South Korean concerns for the North's human rights
The March 29 article entitled "South Korea bars secret video of the North" misleads readers concerning the efforts of South Korea and its people with regard to the human rights situation in North Korea.
We believe that the improvement of human rights of the North Koreans can be best achieved through reform and liberalization within North Korea. South Korea has continued to offer North Korea support for economic reform and has provided humanitarian aid such as food, fertilizer, and medical supplies.
Because the people of North Korea find their very survival threatened today, such efforts should be regarded more relevant than just voicing concerns. Also, the government of South Korea offers asylum to all North Korean refugees who wish to settle in South Korea, and strives to keep other nations from forcibly deporting refugees to North Korea.
There is absolutely no truth to the claim your reporter made that authorities have prohibited the broadcast of a video depicting scenes of public executions in North Korea.

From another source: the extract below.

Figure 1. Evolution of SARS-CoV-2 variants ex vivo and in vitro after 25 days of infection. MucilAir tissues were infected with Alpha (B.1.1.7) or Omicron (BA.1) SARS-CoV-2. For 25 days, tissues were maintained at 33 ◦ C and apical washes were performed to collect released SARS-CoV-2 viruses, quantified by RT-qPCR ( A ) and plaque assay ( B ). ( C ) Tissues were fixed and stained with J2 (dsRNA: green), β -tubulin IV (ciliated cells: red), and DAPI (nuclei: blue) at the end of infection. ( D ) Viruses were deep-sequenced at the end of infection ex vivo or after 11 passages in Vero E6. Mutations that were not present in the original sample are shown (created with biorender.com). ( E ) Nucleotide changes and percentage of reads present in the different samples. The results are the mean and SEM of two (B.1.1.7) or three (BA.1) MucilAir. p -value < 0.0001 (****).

South Korea today is a mature democratic nation in which it is inconceivable that the government would demand that the contents of a media broadcast be altered. In fact, the tape of the executions was broadcast on all the three major South Korean networks - KBS, MBC, and SBS - during the week of March 16. The major newspapers also covered the story.
The government of the Republic of Korea has long recognized human rights as a universal value for mankind and devoted its efforts to advancing the cause of human rights with the international community.
Soo-Dong O, Minister for Public Affairs
Embassy of the Republic of Korea
Editor's note: The article mentioned above incorrectly stated that "South Korean TV authorities have not let the video be broadcast." The video was aired by South Korean TV stations on March 16, 17, and 20 - each time for a duration of approximately one minute. Japanese TV coverage of the video, which aired on the same days, lasted more than three hours in total.
Judicial respect must be earned
Pat Holt's assertion that "An independent judiciary is a bedrock requirement for democracy, as is respect for the judiciary" ("Filibuster: a key check-and-balance tool," April 7 column) is an endorsement of judicial review, which puts democracy at the mercy of unelected, life-term oligarchs whose power of review is nowhere in our Constitution. In a democracy, respect is earned; it is not titular.
Neither judges nor any other people in public life should be above criticism. There are more than enough skeletons in judicial closets to warrant some reserve about the "respect" to which they are entitled.
The April 4 editorial "Stay Alert to Cruise Missiles" has great relevance to our National Missile Defense program. Assume the NMD systems are able to destroy all attacking ballistic missiles. Then North Korea removes their nuclear warheads and packages them into cruise missiles.
Launched from rusty old ships off our coasts, cruise missiles could destroy major cities beyond the range of their intercontinental ballistic missiles. With ICBMs, we'll know the exact launch point, but who owns those ships?
So, is the proposed NMD worth its cost? A chain is no stronger than its weakest link.